[GIVEN RECORDS Boundary: Start]

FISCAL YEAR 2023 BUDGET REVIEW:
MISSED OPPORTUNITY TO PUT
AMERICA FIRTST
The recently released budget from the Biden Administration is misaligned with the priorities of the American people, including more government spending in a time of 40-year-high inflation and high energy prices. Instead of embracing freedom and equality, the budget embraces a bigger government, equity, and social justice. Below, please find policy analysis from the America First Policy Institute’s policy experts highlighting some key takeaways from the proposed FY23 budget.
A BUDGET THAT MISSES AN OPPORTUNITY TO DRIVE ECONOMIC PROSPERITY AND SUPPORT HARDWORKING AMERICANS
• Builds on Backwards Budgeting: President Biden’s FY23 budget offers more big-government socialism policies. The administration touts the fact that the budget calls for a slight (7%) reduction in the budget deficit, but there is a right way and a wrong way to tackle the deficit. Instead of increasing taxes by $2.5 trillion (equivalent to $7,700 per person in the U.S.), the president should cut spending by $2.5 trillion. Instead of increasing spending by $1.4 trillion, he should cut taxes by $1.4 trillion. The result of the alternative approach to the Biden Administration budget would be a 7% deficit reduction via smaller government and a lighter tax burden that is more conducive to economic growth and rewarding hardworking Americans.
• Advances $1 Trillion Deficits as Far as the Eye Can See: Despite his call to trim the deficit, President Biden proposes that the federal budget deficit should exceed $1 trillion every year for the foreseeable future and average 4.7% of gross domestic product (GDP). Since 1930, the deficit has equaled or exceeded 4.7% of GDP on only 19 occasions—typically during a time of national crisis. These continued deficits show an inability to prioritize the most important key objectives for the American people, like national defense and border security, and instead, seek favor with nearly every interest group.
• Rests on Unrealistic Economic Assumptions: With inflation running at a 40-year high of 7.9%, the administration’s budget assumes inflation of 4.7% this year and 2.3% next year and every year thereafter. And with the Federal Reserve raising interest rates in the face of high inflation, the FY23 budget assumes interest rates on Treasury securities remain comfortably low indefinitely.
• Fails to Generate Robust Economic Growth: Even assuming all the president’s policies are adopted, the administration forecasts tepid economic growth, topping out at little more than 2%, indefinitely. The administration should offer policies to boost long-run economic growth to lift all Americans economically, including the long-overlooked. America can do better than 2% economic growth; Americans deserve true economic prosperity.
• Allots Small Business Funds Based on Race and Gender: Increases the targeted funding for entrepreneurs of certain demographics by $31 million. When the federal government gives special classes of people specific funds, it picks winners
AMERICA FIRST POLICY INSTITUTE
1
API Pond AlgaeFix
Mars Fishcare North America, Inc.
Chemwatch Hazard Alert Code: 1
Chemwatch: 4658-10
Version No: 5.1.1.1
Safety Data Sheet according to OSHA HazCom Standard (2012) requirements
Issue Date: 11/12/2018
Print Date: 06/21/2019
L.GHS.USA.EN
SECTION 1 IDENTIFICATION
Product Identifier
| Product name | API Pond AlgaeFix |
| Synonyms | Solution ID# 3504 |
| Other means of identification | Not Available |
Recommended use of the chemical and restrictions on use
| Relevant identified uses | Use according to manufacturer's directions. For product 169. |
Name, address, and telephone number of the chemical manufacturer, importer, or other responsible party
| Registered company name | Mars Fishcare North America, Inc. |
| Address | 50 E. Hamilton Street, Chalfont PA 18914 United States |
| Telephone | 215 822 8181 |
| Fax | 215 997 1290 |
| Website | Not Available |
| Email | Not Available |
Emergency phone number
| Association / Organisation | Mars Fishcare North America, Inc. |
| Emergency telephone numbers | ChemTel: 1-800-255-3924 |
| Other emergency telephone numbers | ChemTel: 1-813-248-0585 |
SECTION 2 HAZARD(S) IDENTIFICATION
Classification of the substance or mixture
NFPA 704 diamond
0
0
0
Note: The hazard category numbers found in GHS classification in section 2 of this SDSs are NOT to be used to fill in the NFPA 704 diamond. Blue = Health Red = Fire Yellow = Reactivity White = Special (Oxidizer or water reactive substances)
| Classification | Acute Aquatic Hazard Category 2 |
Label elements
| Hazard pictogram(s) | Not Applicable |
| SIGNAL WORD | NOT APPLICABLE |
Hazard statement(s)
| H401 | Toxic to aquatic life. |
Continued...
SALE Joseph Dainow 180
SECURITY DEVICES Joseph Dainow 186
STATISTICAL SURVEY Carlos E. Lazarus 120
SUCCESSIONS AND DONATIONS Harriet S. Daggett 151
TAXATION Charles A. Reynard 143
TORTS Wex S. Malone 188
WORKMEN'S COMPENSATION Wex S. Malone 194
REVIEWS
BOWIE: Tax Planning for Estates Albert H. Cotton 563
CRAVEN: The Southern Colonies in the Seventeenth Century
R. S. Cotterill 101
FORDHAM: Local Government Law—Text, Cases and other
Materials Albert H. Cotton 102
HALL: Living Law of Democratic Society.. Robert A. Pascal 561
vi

[GIVEN RECORDS Boundary: End]

[EXERCISE DIRECTIONS]: The full set of entries, copied exactly, is the expected answer.

[ANSWER SECTION]:
FISCAL YEAR 2023 BUDGET REVIEW:
MISSED OPPORTUNITY TO PUT
AMERICA FIRTST
The recently released budget from the Biden Administration is misaligned with the priorities of the American people, including more government spending in a time of 40-year-high inflation and high energy prices. Instead of embracing freedom and equality, the budget embraces a bigger government, equity, and social justice. Below, please find policy analysis from the America First Policy Institute’s policy experts highlighting some key takeaways from the proposed FY23 budget.
A BUDGET THAT MISSES AN OPPORTUNITY TO DRIVE ECONOMIC PROSPERITY AND SUPPORT HARDWORKING AMERICANS
• Builds on Backwards Budgeting: President Biden’s FY23 budget offers more big-government socialism policies. The administration touts the fact that the budget calls for a slight (7%) reduction in the budget deficit, but there is a right way and a wrong way to tackle the deficit. Instead of increasing taxes by $2.5 trillion (equivalent to $7,700 per person in the U.S.), the president should cut spending by $2.5 trillion. Instead of increasing spending by $1.4 trillion, he should cut taxes by $1.4 trillion. The result of the alternative approach to the Biden Administration budget would be a 7% deficit reduction via smaller government and a lighter tax burden that is more conducive to economic growth and rewarding hardworking Americans.
• Advances $1 Trillion Deficits as Far as the Eye Can See: Despite his call to trim the deficit, President Biden proposes that the federal budget deficit should exceed $1 trillion every year for the foreseeable future and average 4.7% of gross domestic product (GDP). Since 1930, the deficit has equaled or exceeded 4.7% of GDP on only 19 occasions—typically during a time of national crisis. These continued deficits show an inability to prioritize the most important key objectives for the American people, like national defense and border security, and instead, seek favor with nearly every interest group.
• Rests on Unrealistic Economic Assumptions: With inflation running at a 40-year high of 7.9%, the administration’s budget assumes inflation of 4.7% this year and 2.3% next year and every year thereafter. And with the Federal Reserve raising interest rates in the face of high inflation, the FY23 budget assumes interest rates on Treasury securities remain comfortably low indefinitely.
• Fails to Generate Robust Economic Growth: Even assuming all the president’s policies are adopted, the administration forecasts tepid economic growth, topping out at little more than 2%, indefinitely. The administration should offer policies to boost long-run economic growth to lift all Americans economically, including the long-overlooked. America can do better than 2% economic growth; Americans deserve true economic prosperity.
• Allots Small Business Funds Based on Race and Gender: Increases the targeted funding for entrepreneurs of certain demographics by $31 million. When the federal government gives special classes of people specific funds, it picks winners
AMERICA FIRST POLICY INSTITUTE
1
API Pond AlgaeFix
Mars Fishcare North America, Inc.
Chemwatch Hazard Alert Code: 1
Chemwatch: 4658-10
Version No: 5.1.1.1
Safety Data Sheet according to OSHA HazCom Standard (2012) requirements
Issue Date: 11/12/2018
Print Date: 06/21/2019
L.GHS.USA.EN
SECTION 1 IDENTIFICATION
Product Identifier
| Product name | API Pond AlgaeFix |
| Synonyms | Solution ID# 3504 |
| Other means of identification | Not Available |
Recommended use of the chemical and restrictions on use
| Relevant identified uses | Use according to manufacturer's directions. For product 169. |
Name, address, and telephone number of the chemical manufacturer, importer, or other responsible party
| Registered company name | Mars Fishcare North America, Inc. |
| Address | 50 E. Hamilton Street, Chalfont PA 18914 United States |
| Telephone | 215 822 8181 |
| Fax | 215 997 1290 |
| Website | Not Available |
| Email | Not Available |
Emergency phone number
| Association / Organisation | Mars Fishcare North America, Inc. |
| Emergency telephone numbers | ChemTel: 1-800-255-3924 |
| Other emergency telephone numbers | ChemTel: 1-813-248-0585 |
SECTION 2 HAZARD(S) IDENTIFICATION
Classification of the substance or mixture
NFPA 704 diamond
0
0
0
Note: The hazard category numbers found in GHS classification in section 2 of this SDSs are NOT to be used to fill in the NFPA 704 diamond. Blue = Health Red = Fire Yellow = Reactivity White = Special (Oxidizer or water reactive substances)
| Classification | Acute Aquatic Hazard Category 2 |
Label elements
| Hazard pictogram(s) | Not Applicable |
| SIGNAL WORD | NOT APPLICABLE |
Hazard statement(s)
| H401 | Toxic to aquatic life. |
Continued...
SALE Joseph Dainow 180
SECURITY DEVICES Joseph Dainow 186
STATISTICAL SURVEY Carlos E. Lazarus 120
SUCCESSIONS AND DONATIONS Harriet S. Daggett 151
TAXATION Charles A. Reynard 143
TORTS Wex S. Malone 188
WORKMEN'S COMPENSATION Wex S. Malone 194
REVIEWS
BOWIE: Tax Planning for Estates Albert H. Cotton 563
CRAVEN: The Southern Colonies in the Seventeenth Century
R. S. Cotterill 101
FORDHAM: Local Government Law—Text, Cases and other
Materials Albert H. Cotton 102
HALL: Living Law of Democratic Society.. Robert A. Pascal 561
vi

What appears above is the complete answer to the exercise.